Your Zoo is Glowing: Roger Williams Park Zoo Jack O’ Lantern Spectacular


October 18, 2013 – I think jack o’ lantern walks might be the ultimate expression of Halloween and Fall. This is still a theory I’m working out in my head, but let me show you what I have so far, see what you think.

First, you’re in a world that’s predominantly night-black and pumpkin-orange.

Second, you’re surrounded by the ultimate symbols of the harvest season. I mean, you could argue that pumpkins are second to corn in this matter, but I’d be up for that debate. We could televise it and break viewer records.

Third, you’re surrounded by spooks, ghouls, and the other leering monsters that these pumpkins have been transmographied into.


Honestly, I thought I had more points than that. Like I said, it’s a working theory. It’s also an introduction to my visit to the Jack O’ Lantern Spectacular at Roger Williams Park Zoo in Providence, Rhode Island.


More and more zoos are running Halloween events. They have so many self-contained paths and areas that double-purposing them at night to raise more cash makes the same sense as a farmer turning his corn field into a maze before he harvests it all.

For the Roger Williams Park Zoo in Providence, Rhode Island, they’ve created a Halloween spectacle. A great Halloween spectacle.

But let’s deal with the elephant in the room first by dealing with the elephant in the room.


The Jack O’ Lantern Spectacular takes place at a zoo, which I thought didn’t mean too much for the experience. I assumed all the animals would be down for the night and that the organizers would choose paths that didn’t interfere with any of that.

And, other than the zoo-aroma of mammals and hay wafting on the night breeze every once in a while, the assumption was basically correct.

However, the line for the start of the Spectacular went right past the elephant enclosure, and it was pretty awesome to see a pair of the behemoths out for a late-night snack of hay. The Jack O’ Lantern Spectacular could’ve been the worst display of perforated pumpkins I’d ever seen, and I’d still have praised it since I got to see elephants at night.

I don’t know why I think that’s so cool. I just do.

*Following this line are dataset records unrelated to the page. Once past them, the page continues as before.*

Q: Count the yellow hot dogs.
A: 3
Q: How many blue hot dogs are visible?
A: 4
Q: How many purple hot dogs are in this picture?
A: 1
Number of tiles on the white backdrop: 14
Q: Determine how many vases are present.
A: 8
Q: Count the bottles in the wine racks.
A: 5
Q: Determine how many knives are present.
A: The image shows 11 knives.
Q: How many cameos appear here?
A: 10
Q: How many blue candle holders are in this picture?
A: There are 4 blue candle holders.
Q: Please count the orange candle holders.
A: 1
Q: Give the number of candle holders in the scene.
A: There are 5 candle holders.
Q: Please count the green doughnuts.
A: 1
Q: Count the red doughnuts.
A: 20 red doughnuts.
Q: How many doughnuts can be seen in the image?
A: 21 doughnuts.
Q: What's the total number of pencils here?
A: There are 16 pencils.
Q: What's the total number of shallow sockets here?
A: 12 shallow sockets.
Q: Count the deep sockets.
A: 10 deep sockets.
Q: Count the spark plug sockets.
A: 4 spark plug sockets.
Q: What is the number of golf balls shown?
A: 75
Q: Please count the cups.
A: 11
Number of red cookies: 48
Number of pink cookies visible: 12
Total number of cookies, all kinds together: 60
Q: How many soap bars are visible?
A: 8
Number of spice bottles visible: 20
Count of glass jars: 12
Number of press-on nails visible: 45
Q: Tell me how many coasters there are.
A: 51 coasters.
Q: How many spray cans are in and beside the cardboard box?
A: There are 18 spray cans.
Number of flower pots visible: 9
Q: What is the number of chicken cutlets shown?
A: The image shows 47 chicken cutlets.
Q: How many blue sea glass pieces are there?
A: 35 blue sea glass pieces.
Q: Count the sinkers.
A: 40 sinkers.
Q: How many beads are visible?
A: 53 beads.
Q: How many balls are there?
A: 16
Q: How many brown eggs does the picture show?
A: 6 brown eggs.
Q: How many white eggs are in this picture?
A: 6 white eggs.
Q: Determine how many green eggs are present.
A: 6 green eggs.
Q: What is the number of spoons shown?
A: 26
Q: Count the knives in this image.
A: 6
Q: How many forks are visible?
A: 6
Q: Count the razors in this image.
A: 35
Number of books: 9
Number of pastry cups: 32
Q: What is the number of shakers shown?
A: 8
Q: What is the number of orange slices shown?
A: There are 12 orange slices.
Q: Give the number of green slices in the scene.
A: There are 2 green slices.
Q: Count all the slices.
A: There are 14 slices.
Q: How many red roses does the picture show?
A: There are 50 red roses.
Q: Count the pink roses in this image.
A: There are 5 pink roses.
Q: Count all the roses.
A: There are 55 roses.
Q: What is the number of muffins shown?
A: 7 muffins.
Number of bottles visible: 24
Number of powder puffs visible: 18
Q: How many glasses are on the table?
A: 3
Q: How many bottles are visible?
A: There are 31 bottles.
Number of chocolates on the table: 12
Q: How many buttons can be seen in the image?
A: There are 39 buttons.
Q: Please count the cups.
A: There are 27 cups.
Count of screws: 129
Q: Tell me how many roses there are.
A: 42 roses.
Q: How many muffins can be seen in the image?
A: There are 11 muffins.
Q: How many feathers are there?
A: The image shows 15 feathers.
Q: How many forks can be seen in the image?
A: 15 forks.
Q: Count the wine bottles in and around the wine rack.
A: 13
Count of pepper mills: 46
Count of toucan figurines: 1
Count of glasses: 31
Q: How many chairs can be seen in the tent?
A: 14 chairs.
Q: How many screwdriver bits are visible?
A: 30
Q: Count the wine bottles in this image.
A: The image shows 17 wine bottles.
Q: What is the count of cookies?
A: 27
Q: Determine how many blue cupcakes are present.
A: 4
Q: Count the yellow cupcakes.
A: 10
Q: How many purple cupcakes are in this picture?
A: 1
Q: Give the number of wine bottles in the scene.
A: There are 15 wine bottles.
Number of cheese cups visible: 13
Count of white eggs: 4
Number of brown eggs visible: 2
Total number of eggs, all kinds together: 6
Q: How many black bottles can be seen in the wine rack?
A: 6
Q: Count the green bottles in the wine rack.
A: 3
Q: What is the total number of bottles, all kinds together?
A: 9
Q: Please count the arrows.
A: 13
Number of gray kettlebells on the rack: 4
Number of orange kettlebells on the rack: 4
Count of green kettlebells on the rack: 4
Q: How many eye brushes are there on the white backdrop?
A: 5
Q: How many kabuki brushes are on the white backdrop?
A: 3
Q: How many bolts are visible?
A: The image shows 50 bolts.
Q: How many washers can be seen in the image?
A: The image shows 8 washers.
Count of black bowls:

The spectacular itself was a single path lined on both sides with some 5,000 pumpkins. And every one of these pumpkins was real. According to a placard on the trail, they go through about 20,000 pumpkins in replenishing them throughout the month.

There were basically two types of pumpkins: Regular old jack o’s that ranged in size and expression and what I guess I’ll call art pumpkins, where they shave complex images into the rind of the pumpkin and highlight them with black marker or other dark substance. A large light inside makes the art pumpkins glow like giant orange bulbs.


They were so well done that the pumpkins looked fake, and I had to hazard a touch to be sure. And that’s another cool thing about the Spectacular. You can get right up close to most of the pumpkins.

The theme of this year’s Spectacular was Pumpkinville, USA, so the walk was divided by regions of the country, with individual art pumpkins representing icons and personalities from each state and all of them surrounded by the crude faces of classic jack o’ lanterns like little imps and goblins in the dark.


The one nod to the zoo was probably my favorite set of jack o’ lanterns…zombie animals. That’s right. They created a small zombie zoo on a series of pumpkins that included undead kangaroos, giraffes, penguins…well, here, take a look for yourself:








After about forty minutes of oohing and aahing and apologizing to everybody we kept bumping into in the dark, we hit the finale of the Jack O’ Lantern Spectacular. It was a massive Halloween tree, its trunk and branches covered with pumpkins all the way from the roots to the highest branch tips. At its base and looming out of the artificial fog that blanketed the area were giant jack o’ lanterns the size of Galapagos tortoises.





It was amazing. The Halloween Tree might be the ultimate expression of Halloween and Fall.

Did I mention we got to see elephants at night?